### Exercise text:
......
How can I resolve node label and YARN ResourceManager failures in Amazon EMR?
Last updated: 2022-04-26
I enabled node labels on an Amazon EMR cluster. Then, YARN ResourceManager failed.
This issue affects Amazon EMR release versions 5.19.0 - 5.21.0. In these versions, Amazon EMR stores node label files in HDFS:
- DEFAULT_DIR_NAME = "node-labels"
- MIRROR_FILENAME = "nodelabel.mirror"
- EDITLOG_FILENAME = "nodelabel.editlog"
Amazon EMR stores these files at the following location in yarn-site.xml on all nodes: yarn.node-labels.fs-store.root-dir: '/apps/yarn/nodelabels'. The issue happens when these files become corrupted when you lose all nodes that contain the file's blocks during a resize operation. ResourceManager then restarts, gets stuck in a restart loop, and then CommonNodeLabelsManager throws an exception.
To find the exception, search for "org.apache.hadoop.yarn.nodelabels.CommonNodeLabelsManager" in /var/log/hadoop-yarn/yarn-yarn-resourcemanager-*.log.
......
### Records supplied:

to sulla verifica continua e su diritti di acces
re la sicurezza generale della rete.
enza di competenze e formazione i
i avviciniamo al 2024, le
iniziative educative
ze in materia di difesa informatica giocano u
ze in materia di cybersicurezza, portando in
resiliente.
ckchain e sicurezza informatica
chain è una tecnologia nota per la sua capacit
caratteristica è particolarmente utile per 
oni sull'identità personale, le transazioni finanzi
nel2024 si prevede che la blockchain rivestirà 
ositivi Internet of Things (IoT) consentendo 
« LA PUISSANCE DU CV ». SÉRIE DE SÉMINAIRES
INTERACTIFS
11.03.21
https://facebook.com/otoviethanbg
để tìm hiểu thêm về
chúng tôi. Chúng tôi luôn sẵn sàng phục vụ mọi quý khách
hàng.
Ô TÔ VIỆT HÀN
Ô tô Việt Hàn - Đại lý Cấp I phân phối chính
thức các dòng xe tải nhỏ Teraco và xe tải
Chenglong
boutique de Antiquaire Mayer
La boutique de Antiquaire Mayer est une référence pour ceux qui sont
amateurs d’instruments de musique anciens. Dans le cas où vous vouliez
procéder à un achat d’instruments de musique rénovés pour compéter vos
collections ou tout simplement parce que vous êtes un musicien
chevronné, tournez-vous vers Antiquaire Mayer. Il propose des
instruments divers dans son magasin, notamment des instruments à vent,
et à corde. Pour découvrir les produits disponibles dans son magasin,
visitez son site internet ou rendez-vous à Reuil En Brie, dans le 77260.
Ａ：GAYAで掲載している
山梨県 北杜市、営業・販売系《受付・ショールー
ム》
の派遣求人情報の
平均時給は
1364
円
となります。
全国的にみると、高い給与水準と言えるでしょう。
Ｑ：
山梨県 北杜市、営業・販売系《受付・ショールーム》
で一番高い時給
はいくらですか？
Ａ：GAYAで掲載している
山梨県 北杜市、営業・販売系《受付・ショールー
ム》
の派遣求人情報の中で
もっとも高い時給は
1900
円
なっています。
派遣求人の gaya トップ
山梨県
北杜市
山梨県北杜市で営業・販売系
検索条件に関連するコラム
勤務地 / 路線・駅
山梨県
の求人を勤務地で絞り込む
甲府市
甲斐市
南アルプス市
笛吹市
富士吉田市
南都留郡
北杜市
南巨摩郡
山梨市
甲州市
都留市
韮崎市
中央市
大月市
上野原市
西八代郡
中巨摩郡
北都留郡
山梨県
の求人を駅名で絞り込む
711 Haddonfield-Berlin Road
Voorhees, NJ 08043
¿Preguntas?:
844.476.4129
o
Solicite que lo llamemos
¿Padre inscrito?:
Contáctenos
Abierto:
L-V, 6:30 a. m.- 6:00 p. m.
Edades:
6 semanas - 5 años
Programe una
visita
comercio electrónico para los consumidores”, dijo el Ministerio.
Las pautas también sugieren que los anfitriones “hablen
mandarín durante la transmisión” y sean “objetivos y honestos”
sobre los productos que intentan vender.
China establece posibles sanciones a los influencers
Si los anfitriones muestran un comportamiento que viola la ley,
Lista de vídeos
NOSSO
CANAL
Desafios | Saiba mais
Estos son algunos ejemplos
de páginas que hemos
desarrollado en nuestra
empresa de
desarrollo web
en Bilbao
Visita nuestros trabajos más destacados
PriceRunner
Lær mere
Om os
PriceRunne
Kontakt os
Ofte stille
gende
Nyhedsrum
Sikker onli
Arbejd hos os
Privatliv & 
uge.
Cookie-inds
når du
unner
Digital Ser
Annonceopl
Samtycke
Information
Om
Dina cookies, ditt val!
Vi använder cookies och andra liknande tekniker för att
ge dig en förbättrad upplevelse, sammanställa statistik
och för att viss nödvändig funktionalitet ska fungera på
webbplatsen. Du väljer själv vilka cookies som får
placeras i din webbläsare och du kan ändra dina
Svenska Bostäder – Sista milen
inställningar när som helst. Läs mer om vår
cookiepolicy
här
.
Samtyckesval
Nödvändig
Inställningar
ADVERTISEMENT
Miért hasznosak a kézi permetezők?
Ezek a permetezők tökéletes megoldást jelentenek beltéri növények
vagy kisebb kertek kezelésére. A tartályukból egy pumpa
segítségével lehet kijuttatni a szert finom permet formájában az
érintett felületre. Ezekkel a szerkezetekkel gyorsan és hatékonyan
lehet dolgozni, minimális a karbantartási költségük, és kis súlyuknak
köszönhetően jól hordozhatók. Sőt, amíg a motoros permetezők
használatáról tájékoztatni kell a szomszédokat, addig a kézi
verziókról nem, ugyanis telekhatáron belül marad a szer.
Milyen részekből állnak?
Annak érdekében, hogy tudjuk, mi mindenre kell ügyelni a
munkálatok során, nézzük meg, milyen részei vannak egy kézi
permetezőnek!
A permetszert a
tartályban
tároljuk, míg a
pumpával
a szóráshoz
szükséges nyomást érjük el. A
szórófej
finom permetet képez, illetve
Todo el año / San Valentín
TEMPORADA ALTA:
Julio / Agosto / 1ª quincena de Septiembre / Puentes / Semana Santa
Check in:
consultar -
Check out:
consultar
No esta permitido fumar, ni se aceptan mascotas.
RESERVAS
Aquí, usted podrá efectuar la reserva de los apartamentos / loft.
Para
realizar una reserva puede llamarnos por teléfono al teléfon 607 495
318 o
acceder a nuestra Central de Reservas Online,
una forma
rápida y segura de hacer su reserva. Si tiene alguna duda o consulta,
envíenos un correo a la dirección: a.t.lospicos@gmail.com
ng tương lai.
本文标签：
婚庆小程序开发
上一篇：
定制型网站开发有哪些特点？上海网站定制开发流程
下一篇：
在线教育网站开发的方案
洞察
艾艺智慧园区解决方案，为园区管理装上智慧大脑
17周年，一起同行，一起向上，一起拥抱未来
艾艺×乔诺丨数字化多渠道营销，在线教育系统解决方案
......
### Activity 1:
Translate this sentence from the Amazon EMR node label page into Spanish: "ResourceManager then restarts, gets stuck in a restart loop, and then CommonNodeLabelsManager throws an exception."
### Activity 2:
The Amazon EMR node label page names the node label files that Amazon EMR stores in HDFS. List each setting name with its value.

### Expected answer 1:
ResourceManager luego se reinicia, queda atrapado en un bucle de reinicio y, a continuación, CommonNodeLabelsManager lanza una excepción.

### Expected answer 2:
- DEFAULT_DIR_NAME = "node-labels"
- MIRROR_FILENAME = "nodelabel.mirror"
- EDITLOG_FILENAME = "nodelabel.editlog"